EXTRACTED DATA =
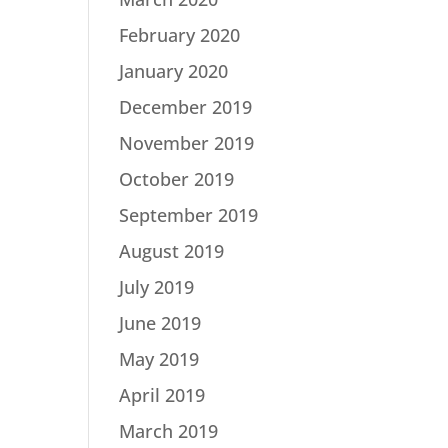
February 2020
January 2020
December 2019
November 2019
October 2019
September 2019
August 2019
July 2019
June 2019
May 2019
April 2019
March 2019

TASK DETAILS = Output only the lines that run from the one containing "August 2019" through the last line of the material above, both included.

TASK ANSWER =
August 2019
July 2019
June 2019
May 2019
April 2019
March 2019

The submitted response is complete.